No meio de tudo, a situação econômica: um aumento sem precedentes no custo de vida dos chilenos nas últimas três décadas e um 2023 com recessão. “O Governo implementou uma política de austeridade maior que a de Sebastián Piñera, embora obviamente seja um contexto diferente. Ele aplicou gastos fiscais tremendamente responsáveis ​​que estão tentando conter a inflação”, diz Heiss, que alerta que a inflação diminuiu o impacto do aumento do salário mínimo e de outras políticas de assistência social. Sobre os cenários de saída neste momento complexo, a cientista política pensa que o Chile vem “de uma ilusão épica, histórica, do surto e do processo constituinte, por isso será difícil voltar a ele”, embora considere a rota do Governo “correto”: “Moderar as expectativas e a agenda, abordar o programa político com pragmatismo, incorporando a centro-esquerda e dialogando com a direita, o que permitiria desbloquear algumas das reformas urgentes.”

Nestes 10 meses, Boric teve que lidar com as duas forças pró-governo: Aprovo a Dignidade e o Socialismo Democrático. Para Cristián Valdivieso, analista e fundador da empresa de pesquisas Criteria, o presidente “está em tensão entre essas duas almas, que acabam sendo suas próprias duas almas”. Por um lado, “um setor diz a ele que vem dos movimentos sociais, que venceu as primárias com Aprova Dignidade, enquanto o outro impulso reforça que ele tem que governar por todo o país, que o resultado do plebiscito foi contundente e que, se não se voltar para o Socialismo Democrático, não poderá continuar governando”. Segundo Valdivieso, Boric “tem dado sinais em ambas as direções” e que “os indultos restabelecem a ideia de um presidente confundido entre estas duas almas”.

O analista lembra que “no Chile, entre a época em que ganhou e assumiu a presidência, havia uma espécie de ilusão com Boric, de hipervalorização.
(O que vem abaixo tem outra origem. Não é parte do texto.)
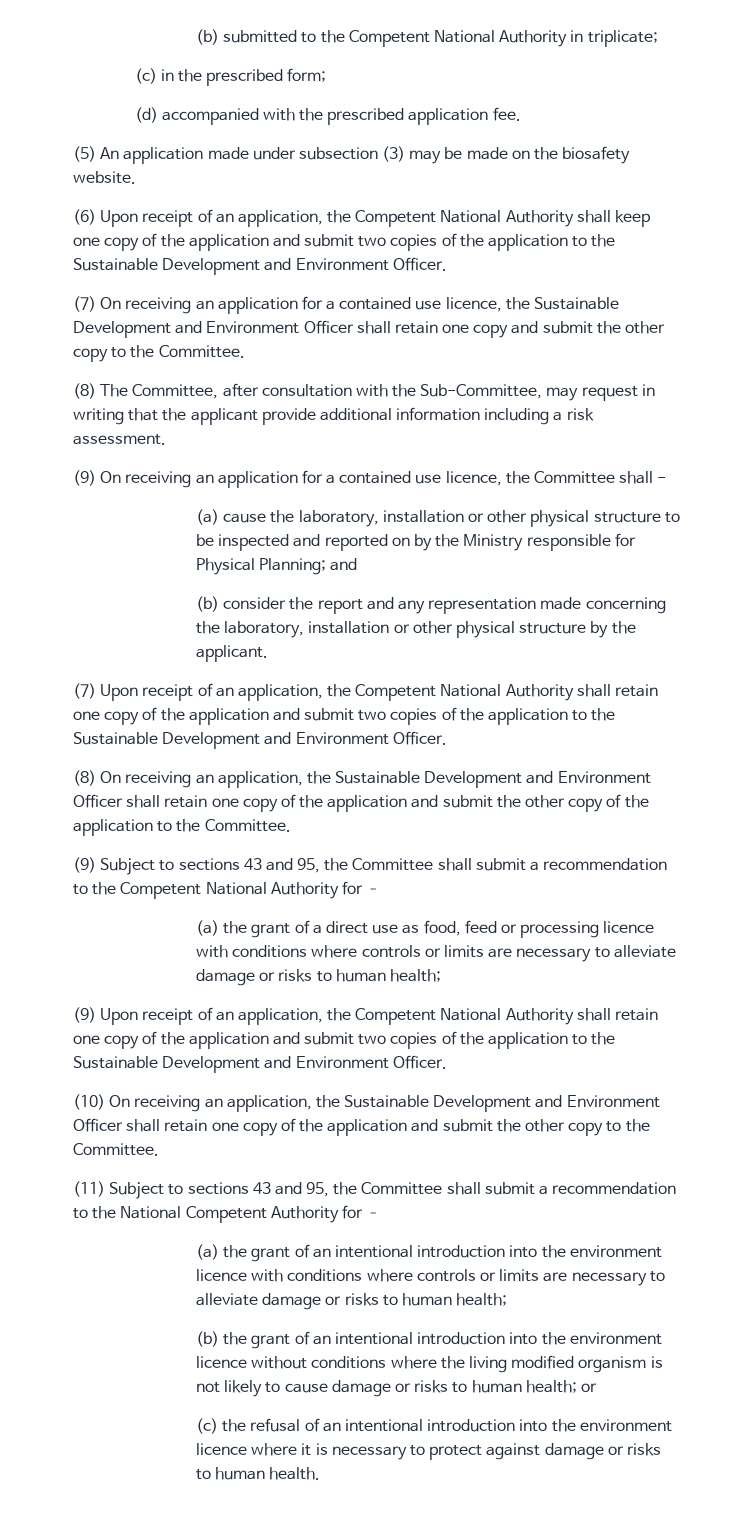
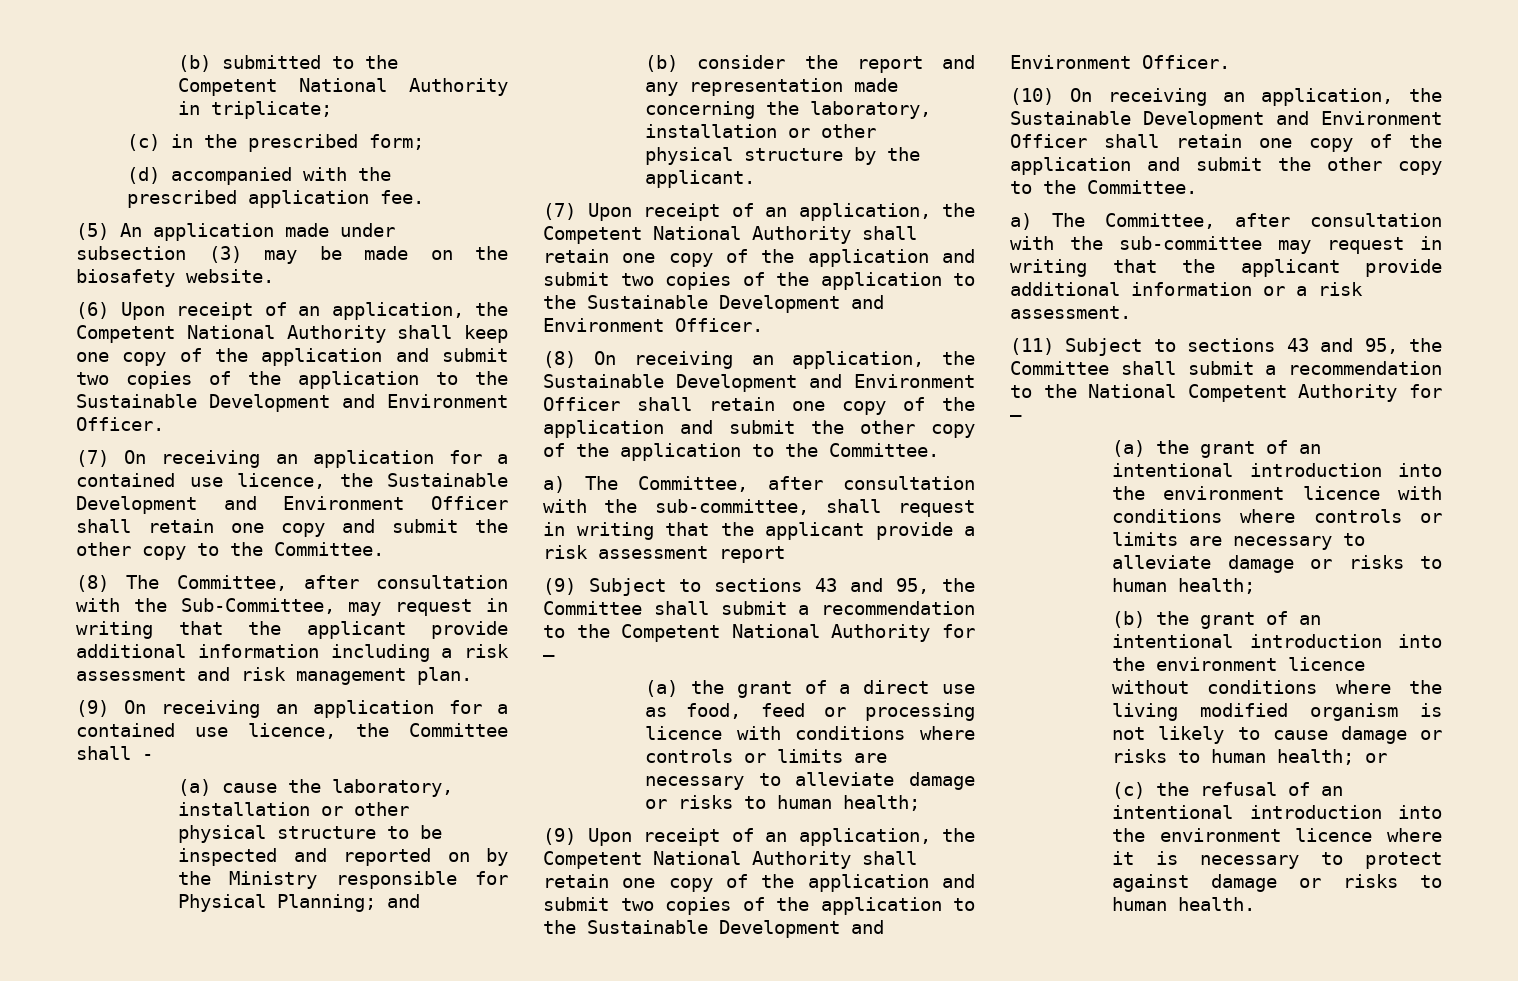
[73,434,166,445] assessment. -> [76,667,472,685] assessment and risk management plan.
(291, 825) none -> [543,476,975,493] [543,499,975,517] [543,522,975,540] [543,545,785,563] // a) The Committee, after consultation with the sub-committee, shall request in writing that the applicant provide a risk assessment report
(159, 1149) none -> [1010,213,1442,230] [1010,236,1442,254] [1010,259,1442,277] [1010,282,1363,296] [1010,306,1131,319] // a) The Committee, after consultation with the sub-committee may request in writing that the applicant provide additional information or a risk assessment.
Um jovem que veio renovar a política, mas agora enfrenta dificuldades para governar”. Valdivieso acredita que, para encontrar uma saída, o presidente “tem que definir com mais clareza seu projeto político, ter consistência para impulsionar essa decisão e ordenar toda a sua coalizão em torno de suas próprias definições”.

Sylvia Eyzaguirre, pesquisadora do Centro de Estudos Públicos, aponta outra questão: a baixa aprovação e a alta desaprovação de Boric e seu governo “se apresentam em um contexto de grande ceticismo em relação ao futuro do país”. Mas, na sua opinião, apesar das grandes complexidades, nos últimos dias ocorreu um acontecimento chave que “se o Governo for inteligente, pode tomá-lo a seu favor”: a reforma constitucional para iniciar o novo processo constitucional, com regras e prazos diferentes anterior. “Se é possível canalizar, gera-se um debate público, chegam-se a acordos e consegue-se um texto que apela à unidade, pode configurar-se uma boa oportunidade para o Governo, se souber aproveitá-la”, analisa Eyzaguirre . Em relação à popularidade, o pesquisador fala “dos erros impressionantes que foram cometidos”, mas chama a atenção para o fato de Boric ter arrancado seu governo com índices de aprovação inferiores a Michelle Bachelet e Piñera, o que mostra um país difícil de governar. “Os cidadãos estão cada vez mais apáticos, apolíticos, sentem-se mais desconfiados e céticos. Cada novo governo começa com um grau de confiança menor do que o anterior”, acrescenta o analista.

O tempo joga a favor do governo. Ainda lhe restam três anos e dois meses no La Moneda e, após um 2023 economicamente complexo, onde as frustrações das pessoas terão de ser geridas, os dois anos seguintes deverão representar um alívio para o bolso do cidadão, com menos inflação e maior crescimento.